- Jajja Kalan Location in Punjab, India Jajja Kalan Jajja Kalan (India)
- Coordinates: 31°05′29″N 75°43′40″E﻿ / ﻿31.0914495°N 75.7277393°E
- Country: India
- State: Punjab
- District: Jalandhar

Government
- • Type: Panchayat raj
- • Body: Gram panchayat
- Elevation: 240 m (790 ft)

Population (2011)
- • Total: 979
- Sex ratio 495/484 ♂/♀

Languages
- • Official: Punjabi
- Time zone: UTC+5:30 (IST)
- PIN: 144409
- Telephone: 01824
- ISO 3166 code: IN-PB
- Vehicle registration: PB- 08
- Website: jalandhar.nic.in

= Jaja Kalan =

Jajja Kalan is a village in Jalandhar district of Punjab State, India. It is 5.1 km from Rurka Kalan, 11 km from Phillaur, 35.3 km from district headquarters Jalandhar and 122 km from the state capital Chandigarh. The village is administrated by Sarpanch, an elected representative of the village.

== Demography ==
According to the report published by Census India in 2011, Jajja Kalan has 214 houses and population of 979, 495 males and 484 females.

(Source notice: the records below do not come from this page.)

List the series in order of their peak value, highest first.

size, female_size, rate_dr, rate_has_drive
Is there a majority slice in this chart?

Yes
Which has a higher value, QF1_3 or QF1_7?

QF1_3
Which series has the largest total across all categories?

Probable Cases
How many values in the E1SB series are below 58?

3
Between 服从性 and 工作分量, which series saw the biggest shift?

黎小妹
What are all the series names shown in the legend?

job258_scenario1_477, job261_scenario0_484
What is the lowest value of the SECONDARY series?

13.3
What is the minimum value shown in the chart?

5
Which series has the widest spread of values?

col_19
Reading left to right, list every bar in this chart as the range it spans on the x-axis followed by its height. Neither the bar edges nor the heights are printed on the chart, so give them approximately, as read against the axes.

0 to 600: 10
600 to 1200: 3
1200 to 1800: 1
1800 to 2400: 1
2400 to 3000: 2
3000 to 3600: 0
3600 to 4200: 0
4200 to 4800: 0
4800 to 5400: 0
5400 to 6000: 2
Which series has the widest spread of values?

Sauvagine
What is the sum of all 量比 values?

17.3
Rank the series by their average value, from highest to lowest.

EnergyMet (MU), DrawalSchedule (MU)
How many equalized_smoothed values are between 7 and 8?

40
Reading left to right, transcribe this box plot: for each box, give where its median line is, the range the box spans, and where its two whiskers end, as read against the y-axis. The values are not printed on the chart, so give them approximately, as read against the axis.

Literacy rate of Jajja Kalan is 84.41%, higher than state average of 75.84%. The population of children under the age of 6 years is 94, which is 9.60% of total population of Jajja Kalan, and child sex ratio is approximately 649, lower than state average of 846.

Most of the people are from Schedule Caste which constitutes 46.68% of total population in Jajja Kalan. The town does not have any Schedule Tribe population.

As per census 2011, 326 people were engaged in work activities, 298 males and 28 females. 73.01% workers describe their work as main work and 26.99% workers are involved in marginal activity providing livelihood for less than six months.

== Transport ==
Goraya railway station is the nearest train station. Phagwara Junction train station is 19.3 km from the village. The village is 40 km from the domestic airport in Ludhiana, and the nearest international airport is in Chandigarh. The Sri Guru Ram Dass Jee International Airport is the second-nearest airport, 135 km away in Amritsar.